* _PROBLEM DETAILS_
Among the entries below, take the line with "Cancelled due to" and the line with "Andy & Lindsay", and output them and every line between them exactly, with nothing else.

* _DATA EXTRACT_
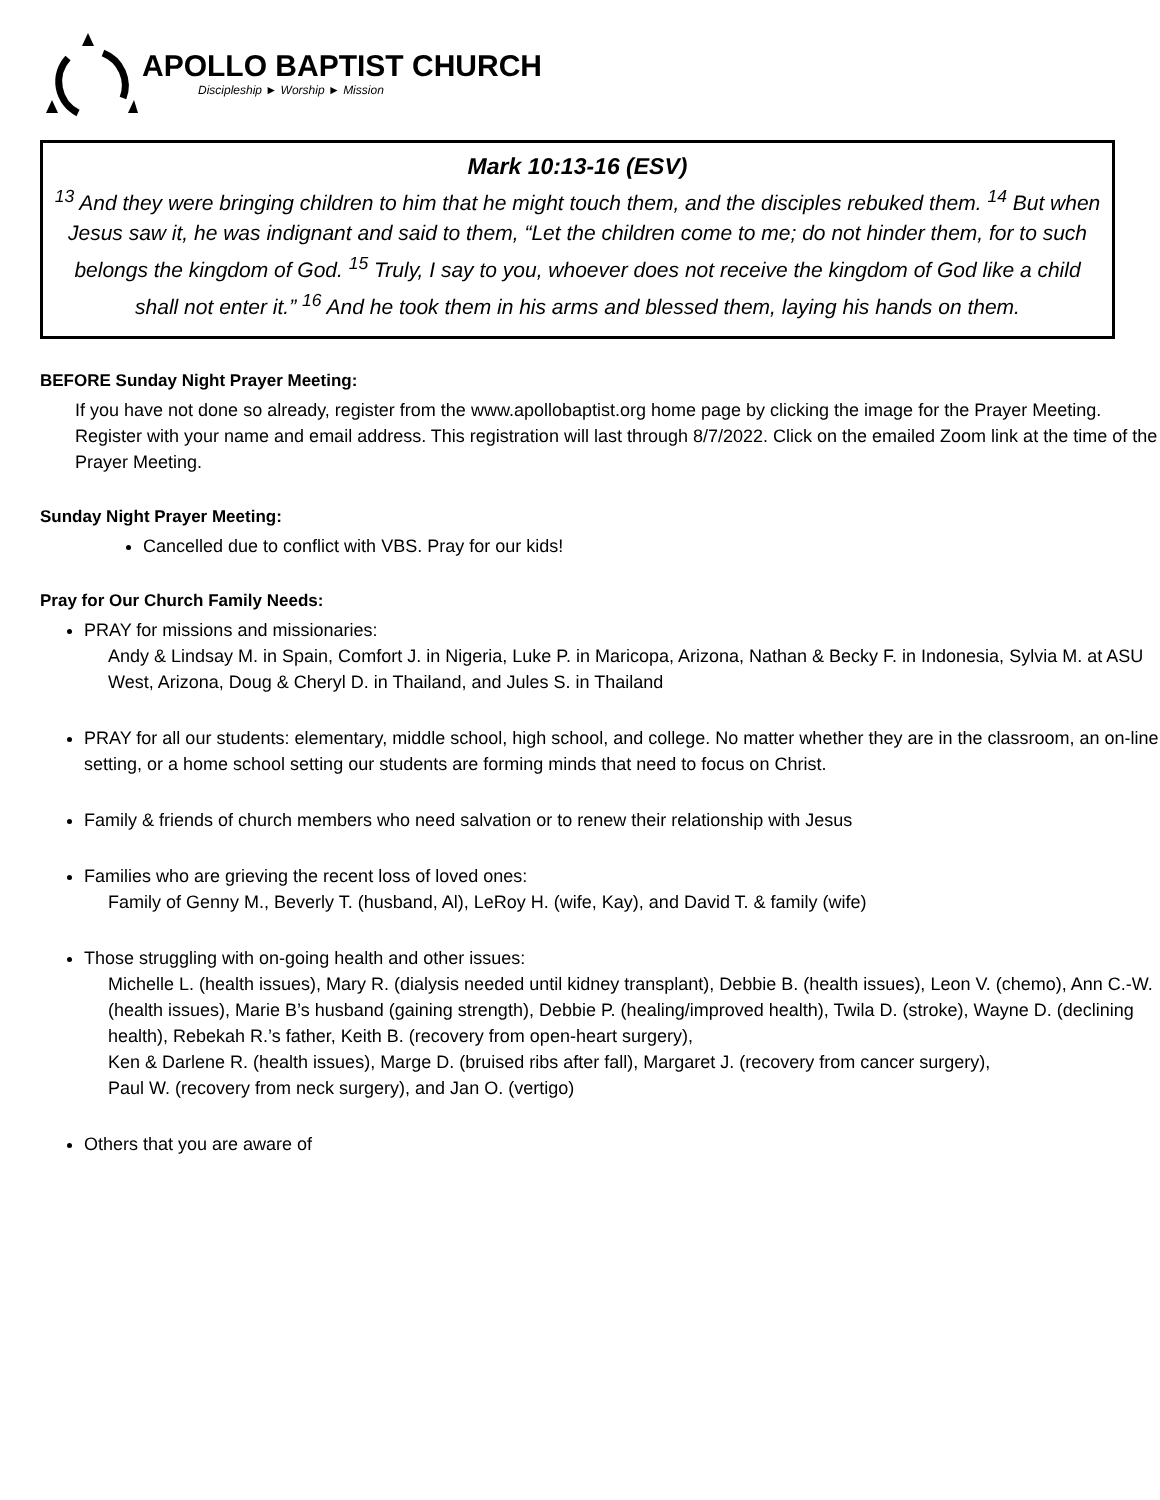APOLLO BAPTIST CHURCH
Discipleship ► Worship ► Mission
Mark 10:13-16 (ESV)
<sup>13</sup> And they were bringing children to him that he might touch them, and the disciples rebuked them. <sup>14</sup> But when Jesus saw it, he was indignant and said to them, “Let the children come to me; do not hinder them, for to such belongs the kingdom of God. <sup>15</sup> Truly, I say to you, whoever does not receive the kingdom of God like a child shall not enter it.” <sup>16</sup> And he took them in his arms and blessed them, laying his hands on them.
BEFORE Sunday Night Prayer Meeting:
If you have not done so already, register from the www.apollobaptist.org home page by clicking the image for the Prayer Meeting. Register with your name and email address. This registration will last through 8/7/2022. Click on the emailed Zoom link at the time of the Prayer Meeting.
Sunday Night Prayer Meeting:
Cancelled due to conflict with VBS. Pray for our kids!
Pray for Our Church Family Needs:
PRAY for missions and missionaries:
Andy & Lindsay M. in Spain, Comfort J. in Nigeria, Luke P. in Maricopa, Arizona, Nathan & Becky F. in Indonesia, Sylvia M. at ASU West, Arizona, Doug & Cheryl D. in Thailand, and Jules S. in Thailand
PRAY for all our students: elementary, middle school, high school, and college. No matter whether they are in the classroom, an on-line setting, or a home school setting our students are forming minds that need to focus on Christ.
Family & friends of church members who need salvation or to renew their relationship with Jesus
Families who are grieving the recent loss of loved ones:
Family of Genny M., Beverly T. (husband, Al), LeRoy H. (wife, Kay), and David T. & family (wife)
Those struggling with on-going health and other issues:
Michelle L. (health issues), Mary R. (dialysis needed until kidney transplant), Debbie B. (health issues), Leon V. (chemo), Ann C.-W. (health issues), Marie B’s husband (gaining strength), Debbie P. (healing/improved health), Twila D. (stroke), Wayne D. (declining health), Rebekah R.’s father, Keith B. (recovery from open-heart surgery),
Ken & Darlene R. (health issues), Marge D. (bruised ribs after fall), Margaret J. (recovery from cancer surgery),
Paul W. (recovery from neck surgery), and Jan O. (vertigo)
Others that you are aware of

* _RESULT OF THIS TASK_
Cancelled due to conflict with VBS. Pray for our kids!
Pray for Our Church Family Needs:
PRAY for missions and missionaries:
Andy & Lindsay M. in Spain, Comfort J. in Nigeria, Luke P. in Maricopa, Arizona, Nathan & Becky F. in Indonesia, Sylvia M. at ASU West, Arizona, Doug & Cheryl D. in Thailand, and Jules S. in Thailand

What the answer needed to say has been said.